The Iranian Nuclear Deal: Is It Reshuffling the Middle East Deck

Dr. Suzan Amidi

Amid global escalations—from the rumble of war in Ukraine to the shadows of conflict in Gaza—the Iranian nuclear file returns to the forefront, but this time with a different flavor: that of silent settlements and veiled messages.

The United States, exhausted by the fragmentation of fronts, appears increasingly inclined to stabilize relations with Tehran rather than confront it. Iran, for its part, is smartly capitalizing on the shifting global landscape, negotiating with the mindset of a player who knows that Washington can no longer afford the cost of an open conflict in the Gulf or broader Middle East.

What’s being shaped behind closed doors reverberates across the region. Israel is redrawing its red lines, the Gulf is questioning the security cost of such understandings, and Turkey is cautiously observing, interpreting the deal through the lens of its regional rivalry with Tehran. Meanwhile, Iraq once again finds itself in the heart of a power game it neither controls nor benefits from—yet still pays the price for.

If concluded, the nuclear deal will be far more than a technical agreement on enrichment and inspections. It would mark the beginning of a new phase: a reorganization of influence and vital spheres. Tehran may emerge as the biggest winner of a moment defined by global uncertainty—unless countered by a unified Arab strategy that reclaims the language of partnership instead of subordination.

What About the Kurds? Fallout and Margins

Caught in the middle of these grand recalibrations are the Kurds of Iraq and Syria—among the most affected and yet least influential players in these settlements.

In the Kurdistan Region of Iraq, any rapprochement between the U.S. and Iran likely signals a shrinking of the American role as an informal guarantor of the Region’s delicate balance, while empowering Tehran’s hand in Baghdad.
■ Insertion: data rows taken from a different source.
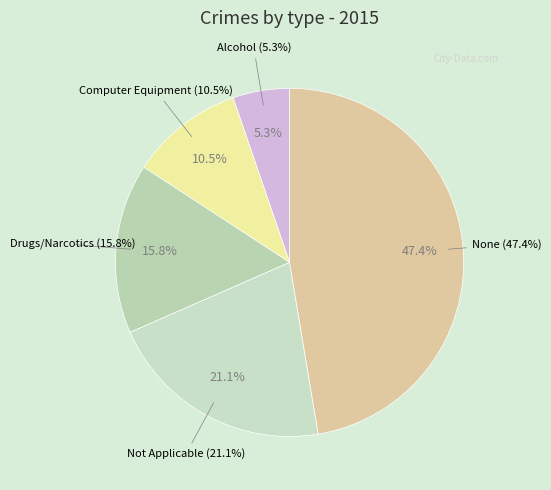

Which category has the smallest portion of the pie?

Alcohol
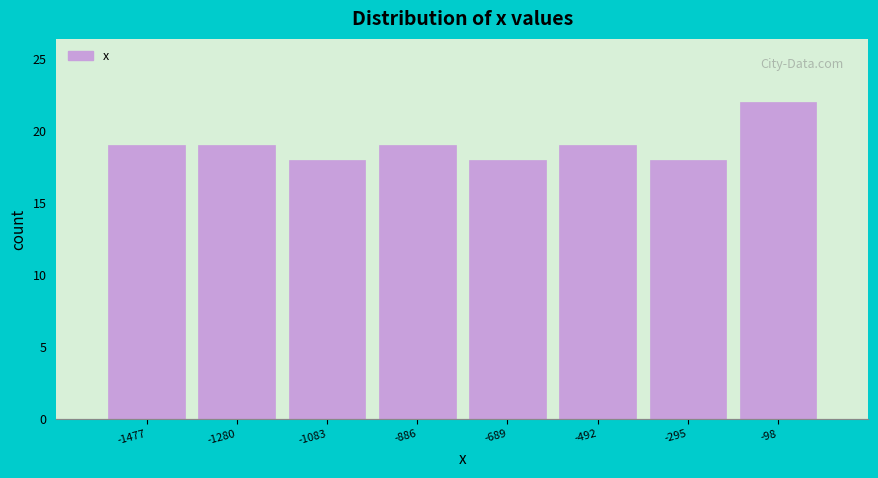

How tall is the bar that spans -200 to 0 on the x-axis? Neither the bar edges nor the heights are printed on the chart, so give them approximately, as read against the axes.

22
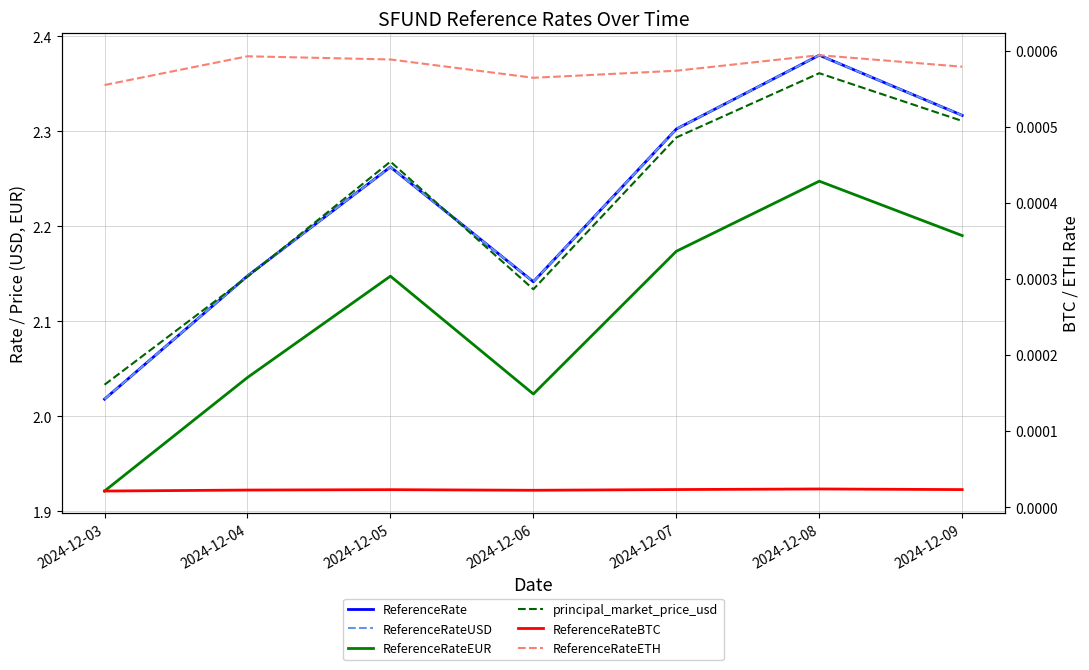

Is it true that ReferenceRateBTC equals 0.0 at 2024-12-07?

True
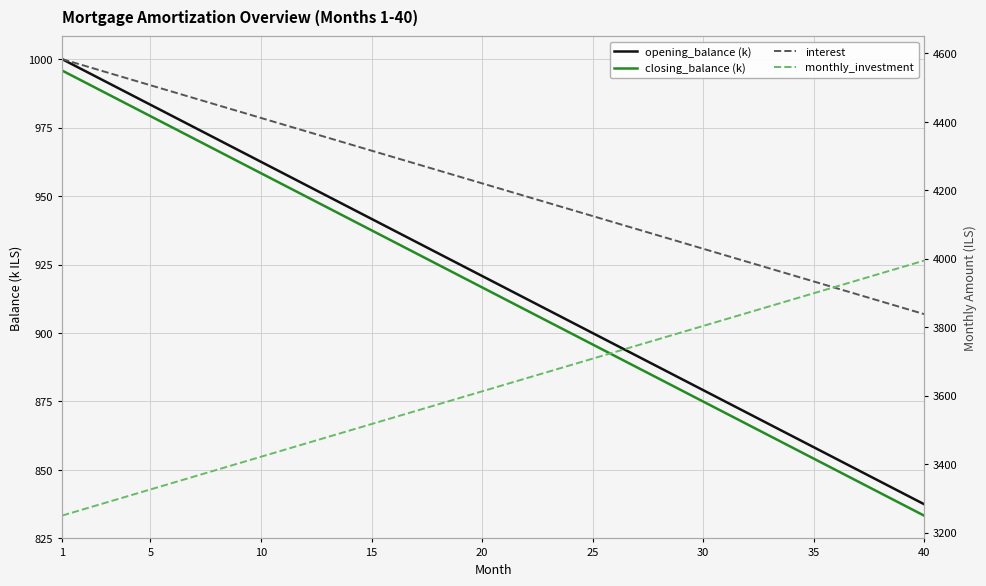

At how many categories does at least one series exceed 934?

40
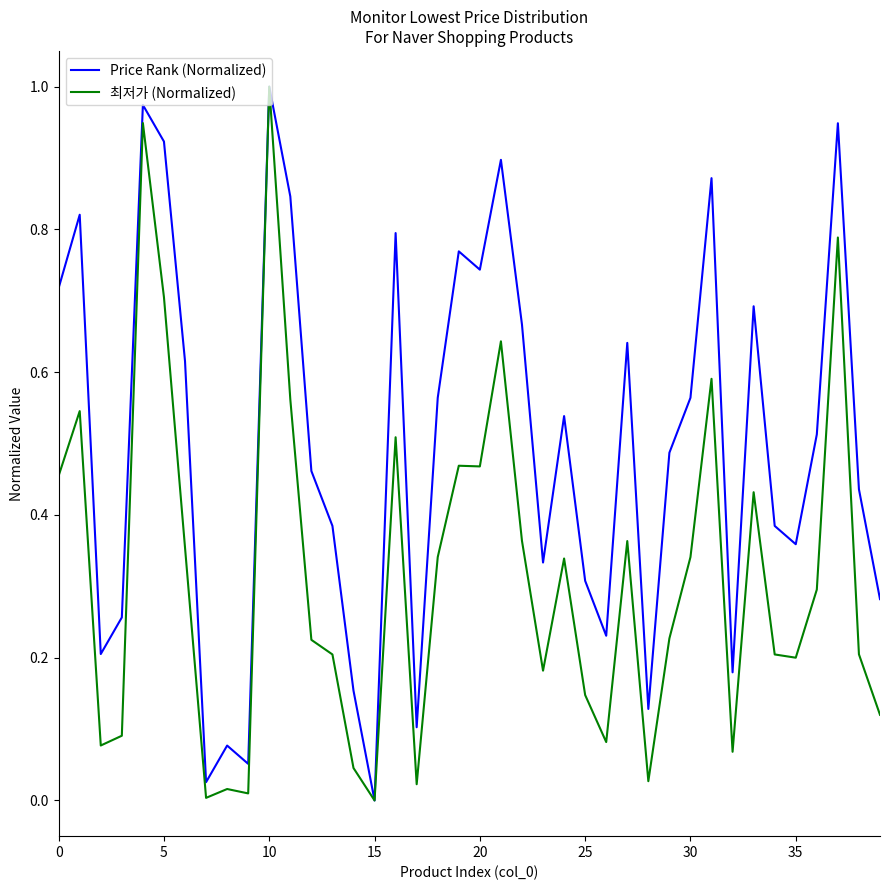

Which series has the largest total across all categories?

Price Rank (Normalized)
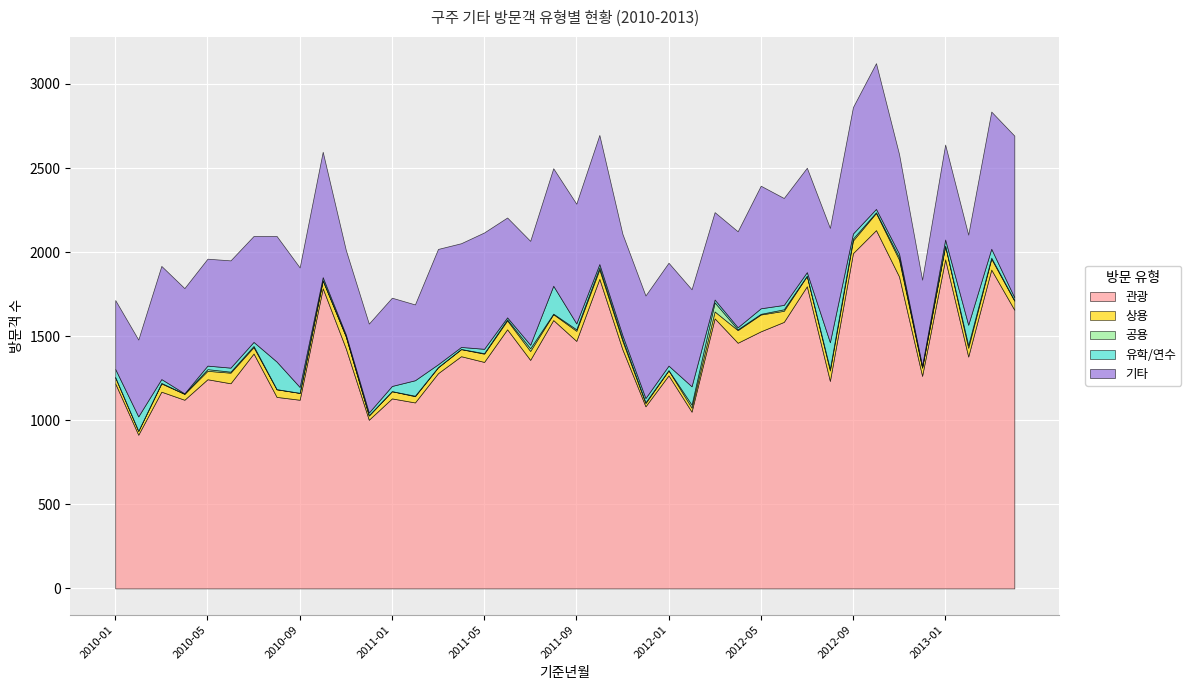

True or false: 공용 and 관광 intersect in this chart.

False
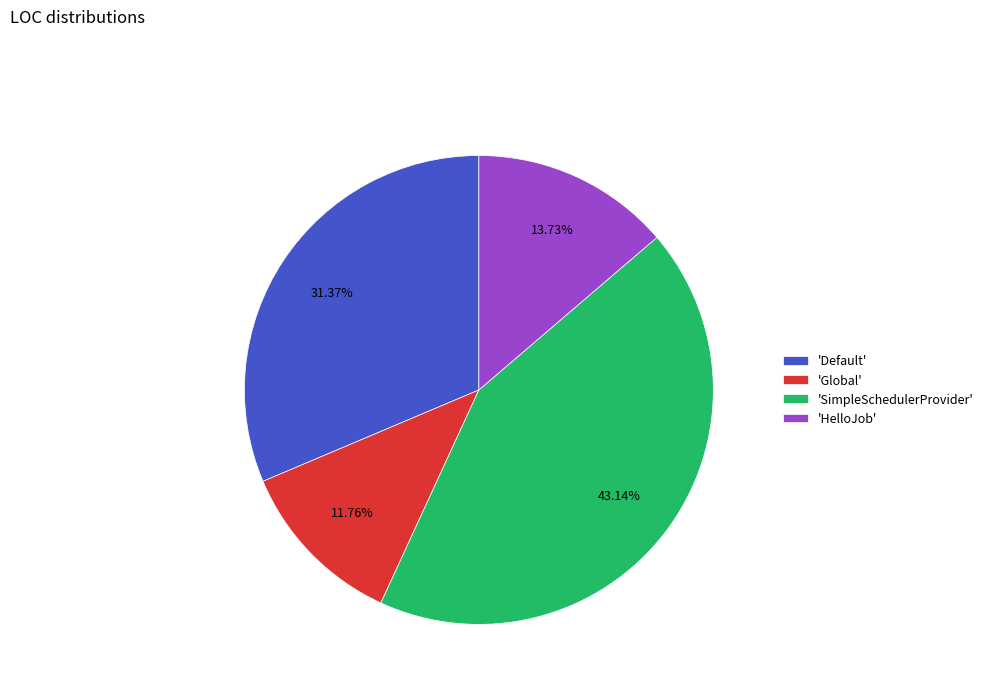

Count the number of slices in the pie.

4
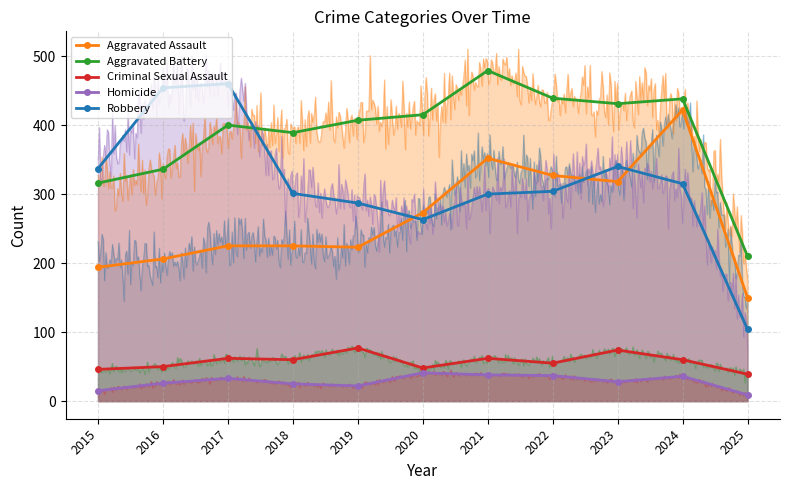

How many interior local peaks does the Aggravated Battery series have?

3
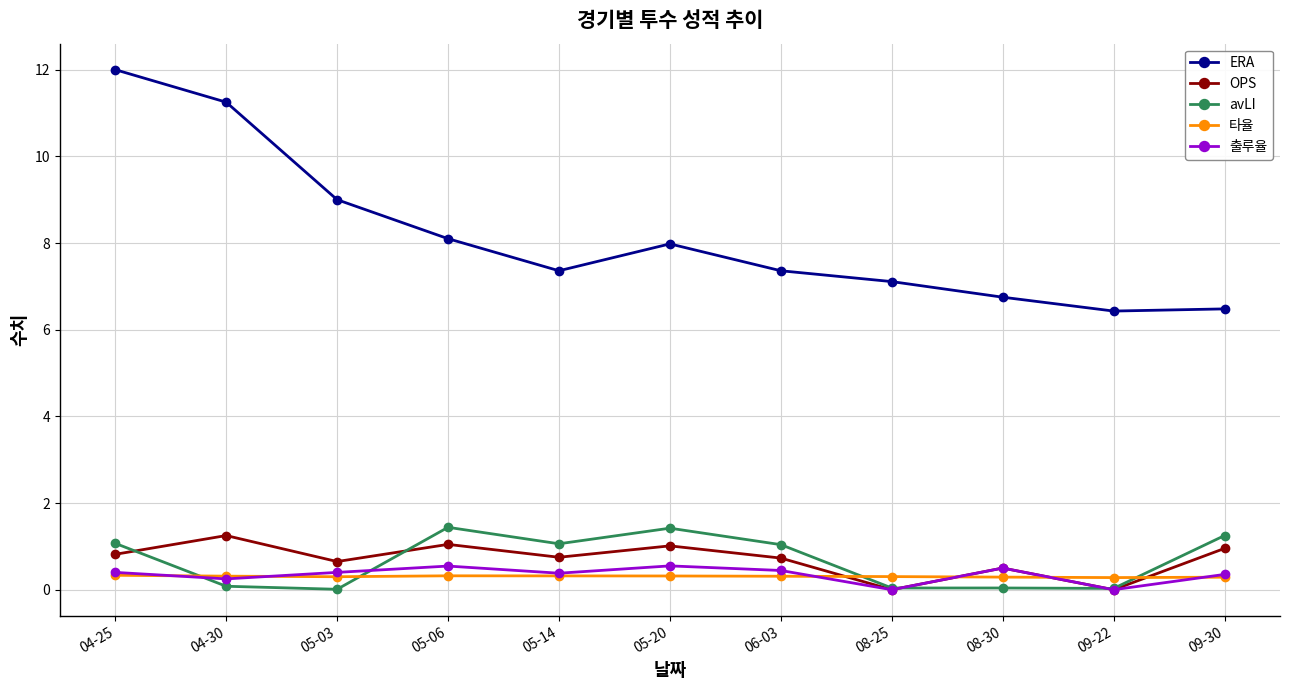

Which series has the largest range (max minus min)?

ERA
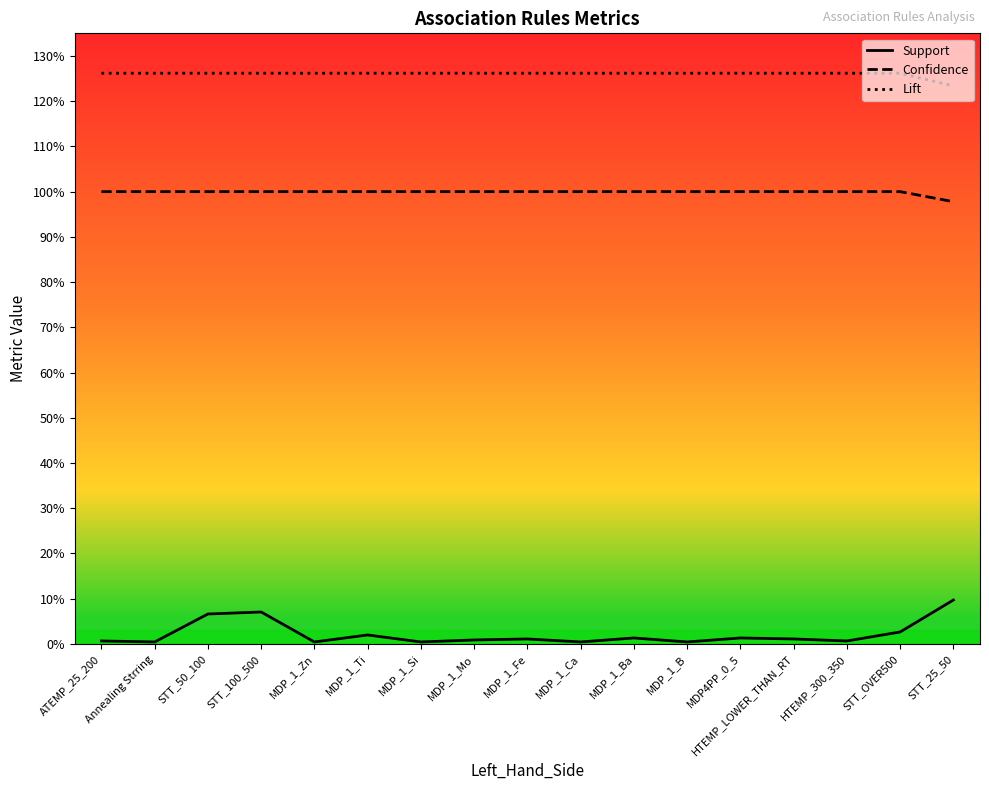

At which category is the sum across all series the highest?

STT_100_500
This opens the door, once again, to renewed attempts to politically and financially squeeze Erbil through centralized pressures.

In Syrian Kurdistan, shifts in the nuclear equation could alter the rules of engagement between Tehran, Damascus, and Washington. Any American preoccupation with Tehran might translate into a deeper vacuum—one that Damascus and Iran could exploit to reassert control and gradually undermine the self-administration project.

The Kurds’ margin in this game is narrowing—unless they move swiftly to articulate a unified stance that repositions them as a balancing actor rather than a disposable card in the hands of regional powers. In volatile times, political opportunities are not granted; they are seized.

The message embedded in every Western settlement with Tehran is clear: geography abhors a vacuum, and politics does not honor intentions—it rewards leverage and presence. In this age of repositioning, you’re either at the table—or on the menu.